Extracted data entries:
----
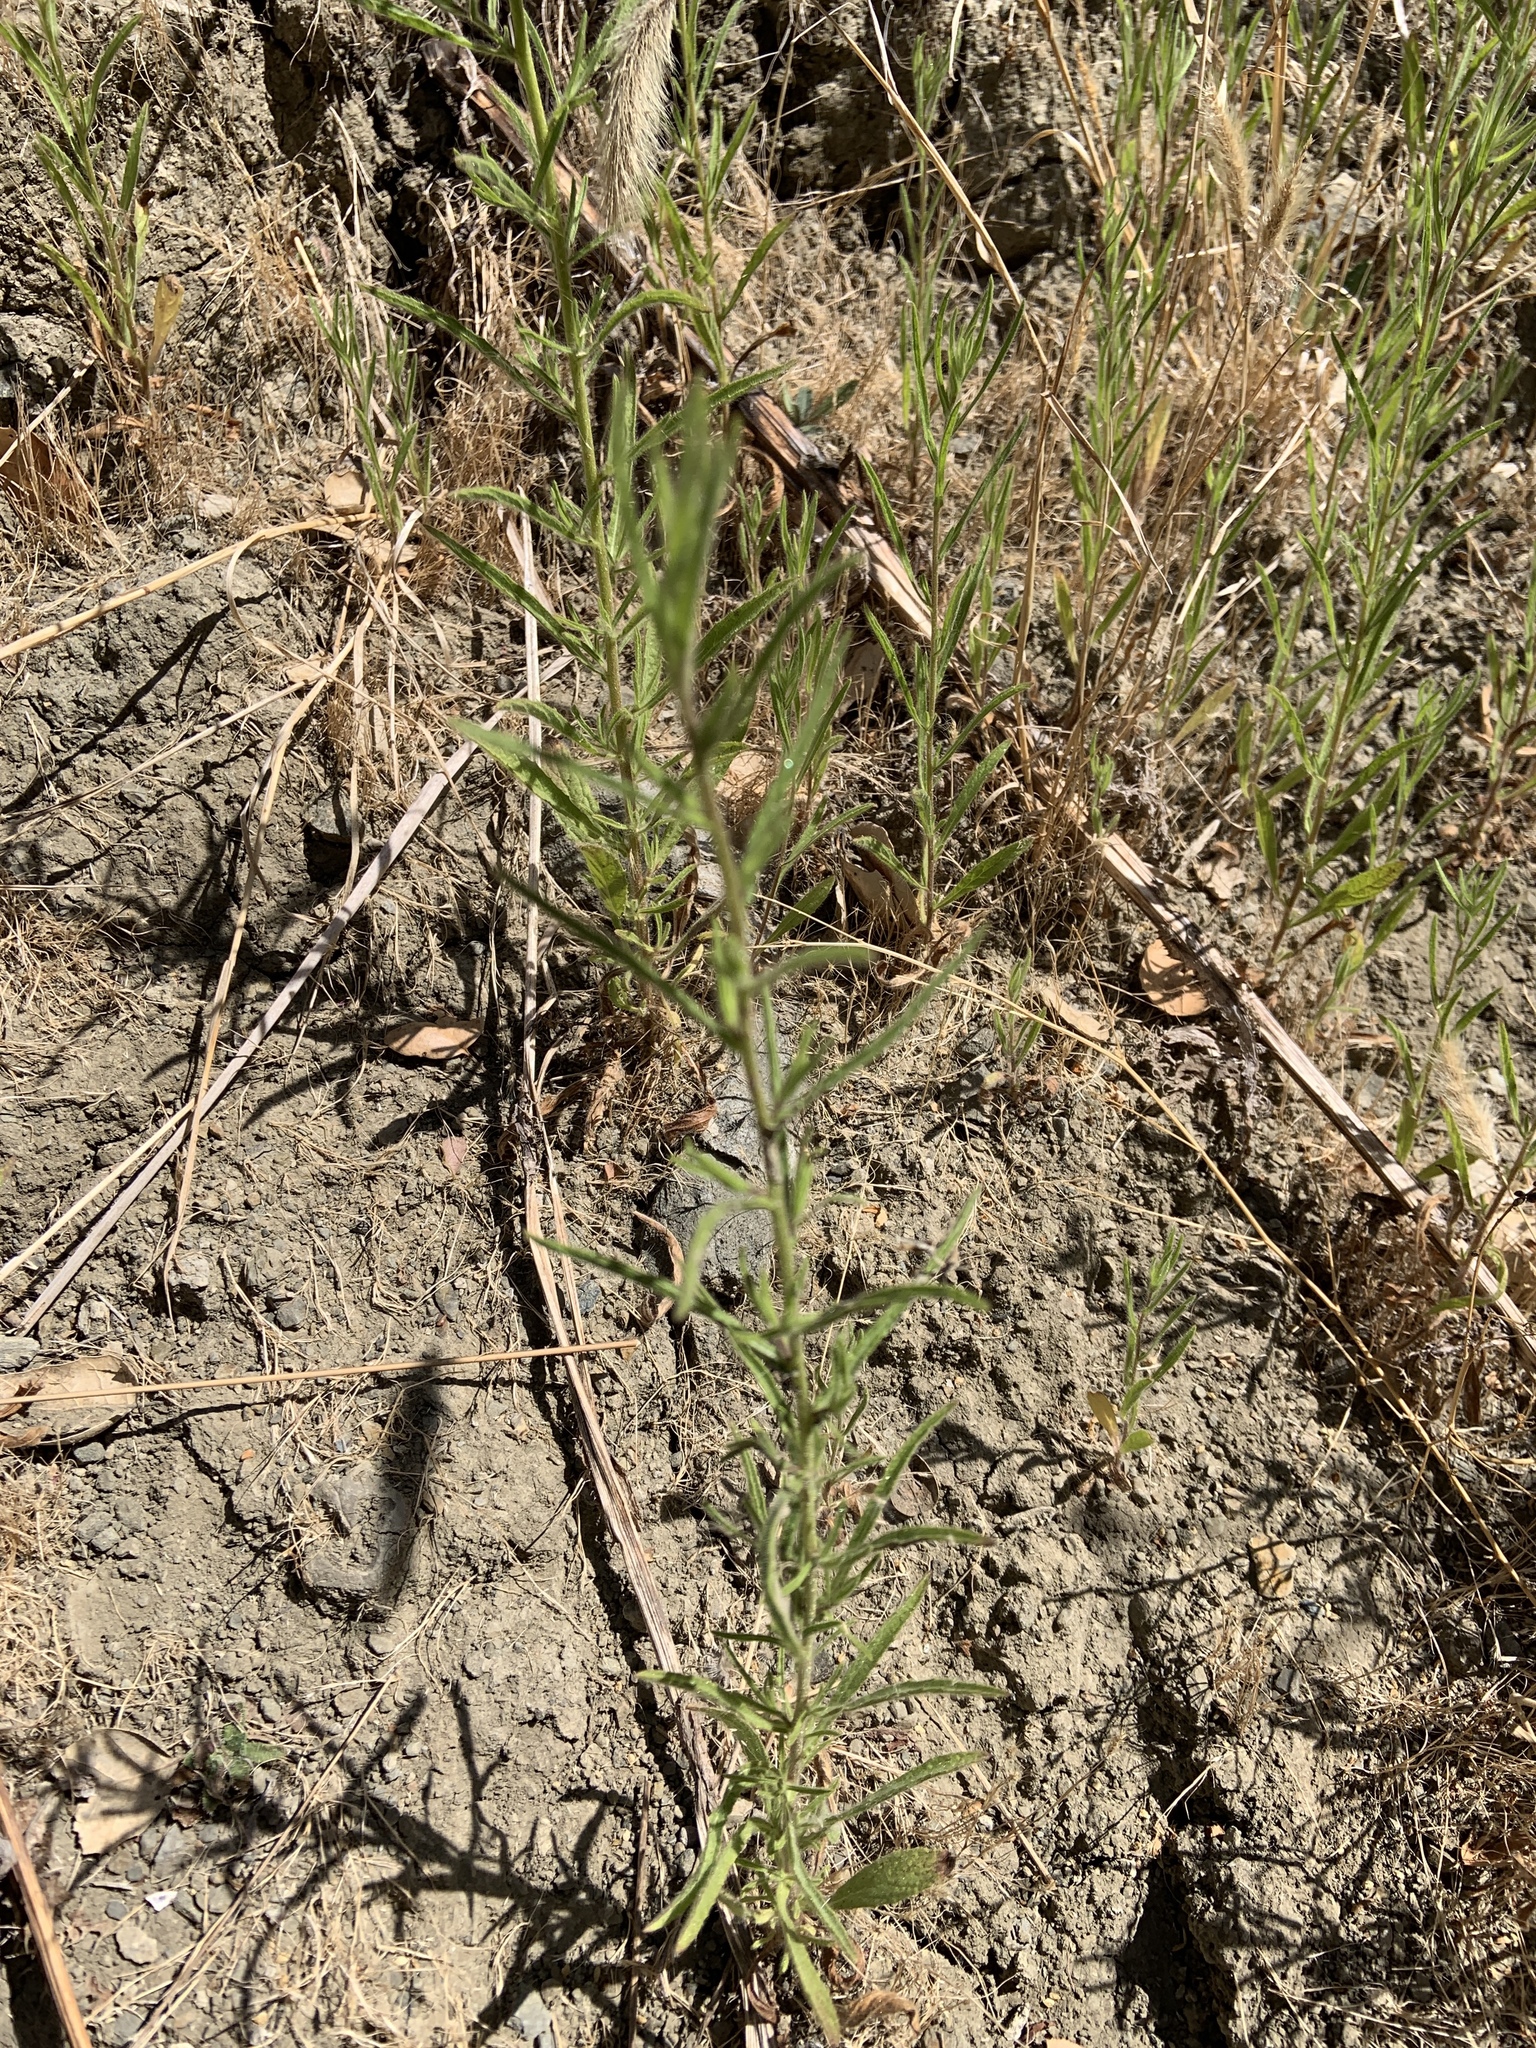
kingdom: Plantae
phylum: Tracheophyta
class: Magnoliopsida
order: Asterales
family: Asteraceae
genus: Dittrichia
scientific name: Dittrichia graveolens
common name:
----
DIRECTIONS FOR THIS TASK: Format the lines of the listing above as a numbered list, omitting any blank lines. Exclude the pictures from the answer.

ANSWER IN FULL:
1. kingdom: Plantae
2. phylum: Tracheophyta
3. class: Magnoliopsida
4. order: Asterales
5. family: Asteraceae
6. genus: Dittrichia
7. scientific name: Dittrichia graveolens
8. common name:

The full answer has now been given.